The Iran war's impact on oil flows through the Strait of Hormuz is stoking inflation concerns, with Brent crude volatility directly affecting China's import costs and energy security strategies. U.S. Treasury Secretary Bessent downplayed delays in President Trump's China trip, but soybean futures slumped over 2% on trade talk uncertainties, pressuring Greater China's agricultural imports.Global central bank activity this week, including a steady dollar amid Mideast tensions, could influence PBOC and HKMA liquidity moves. Canada's economy shed 84,000 jobs in February, raising recession fears that might dampen demand for Taiwan's exports. Trump officials are discussing a new "Board of Trade" with China to address unequal economic relations.Hong Kong authorities raided brokers and a hedge fund in a bribery probe, while COSCO's shipping arm eyes Mideast risks after tariffs. A Singapore family sold a Hong Kong estate for $38 million, and Chow Tai Fook unveiled a $115,000 gold AirPods case targeting China's ultra-rich. New World's top shareholder seeks to refinance a $932 million loan.
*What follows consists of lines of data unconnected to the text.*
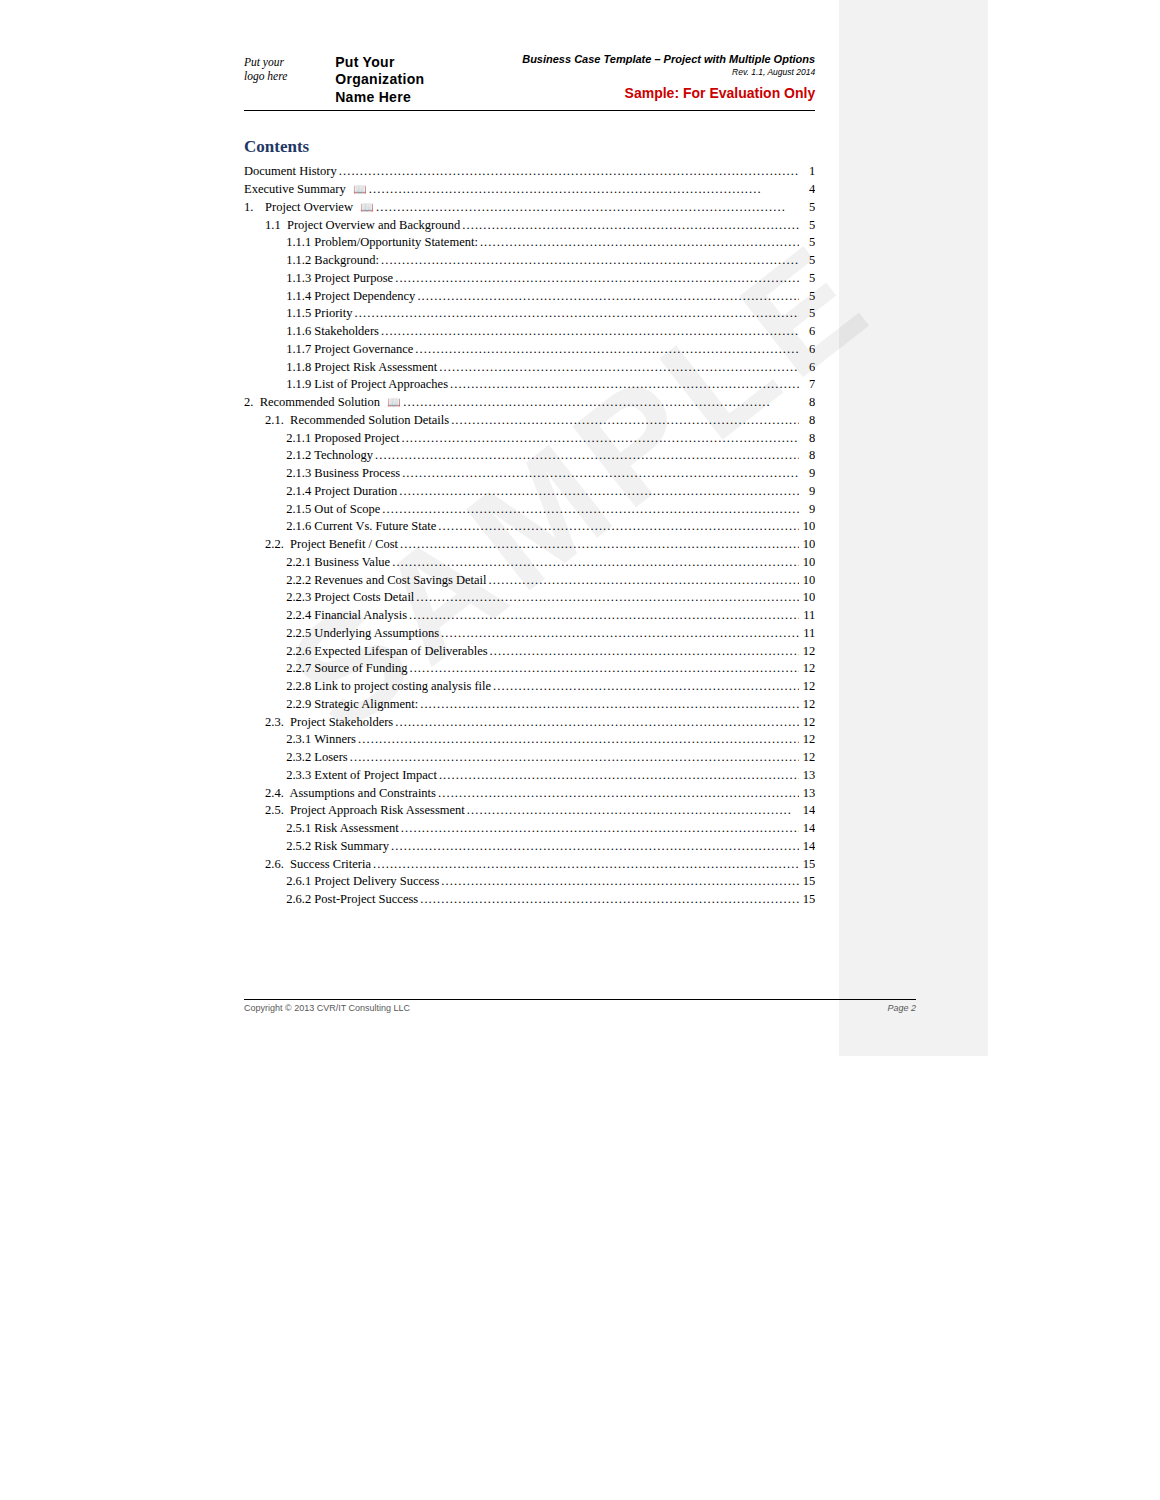SAMPLE
Put your
logo here
Put Your
Organization
Name Here
Business Case Template – Project with Multiple Options
Rev. 1.1, August 2014
Sample: For Evaluation Only
Contents
Document History.................................................................................................................. 1
Executive Summary 📖............................................................................................. 4
1. Project Overview 📖................................................................................................. 5
1.1 Project Overview and Background................................................................................. 5
1.1.1 Problem/Opportunity Statement:................................................................................. 5
1.1.2 Background:................................................................................................................. 5
1.1.3 Project Purpose............................................................................................................. 5
1.1.4 Project Dependency..................................................................................................... 5
1.1.5 Priority....................................................................................................................... 5
1.1.6 Stakeholders................................................................................................................. 6
1.1.7 Project Governance....................................................................................................... 6
1.1.8 Project Risk Assessment............................................................................................. 6
1.1.9 List of Project Approaches......................................................................................... 7
2. Recommended Solution 📖....................................................................................... 8
2.1. Recommended Solution Details..................................................................................... 8
2.1.1 Proposed Project......................................................................................................... 8
2.1.2 Technology................................................................................................................. 8
2.1.3 Business Process......................................................................................................... 9
2.1.4 Project Duration......................................................................................................... 9
2.1.5 Out of Scope................................................................................................................. 9
2.1.6 Current Vs. Future State............................................................................................. 10
2.2. Project Benefit / Cost................................................................................................. 10
2.2.1 Business Value............................................................................................................. 10
2.2.2 Revenues and Cost Savings Detail............................................................................. 10
2.2.3 Project Costs Detail..................................................................................................... 10
2.2.4 Financial Analysis......................................................................................................... 11
2.2.5 Underlying Assumptions............................................................................................. 11
2.2.6 Expected Lifespan of Deliverables............................................................................. 12
2.2.7 Source of Funding......................................................................................................... 12
2.2.8 Link to project costing analysis file............................................................................. 12
2.2.9 Strategic Alignment:..................................................................................................... 12
2.3. Project Stakeholders..................................................................................................... 12
2.3.1 Winners....................................................................................................................... 12
2.3.2 Losers........................................................................................................................... 12
2.3.3 Extent of Project Impact............................................................................................. 13
2.4. Assumptions and Constraints......................................................................................... 13
2.5. Project Approach Risk Assessment............................................................................. 14
2.5.1 Risk Assessment......................................................................................................... 14
2.5.2 Risk Summary............................................................................................................. 14
2.6. Success Criteria............................................................................................................. 15
2.6.1 Project Delivery Success............................................................................................. 15
2.6.2 Post-Project Success..................................................................................................... 15
Copyright © 2013 CVR/IT Consulting LLC
Page 2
The PBOC set the USD/CNY reference rate at 6.9057, signaling tolerance for mild depreciation to aid export competitiveness amid rebounding economic indicators and war-related oil risks. No immediate rate changes are anticipated, but upcoming LPR decisions on March 19 could reflect State Council pushes for liquidity to counter deflation, with China's CPI YoY at -0.10% as of April 2025 underscoring easing needs. HKMA maintains the USD/HKD peg near 7.83, with aggregate balance adjustments likely to absorb inflows amid Hong Kong's Middle East exposure and shipping disruptions from Hormuz tensions.Taiwan's CBC faces pressure for potential rate hikes, as swaps signal bets on inflation from oil surges and a weakening currency, tied to semiconductor export outlooks. Across Greater China, central banks are navigating U.S. trade frictions, with no recent RRR cuts from PBOC but ongoing monitoring of MLF operations for liquidity signals.HKMA's focus remains on peg defense, while CBC eyes FX interventions to stabilize amid global chip demand.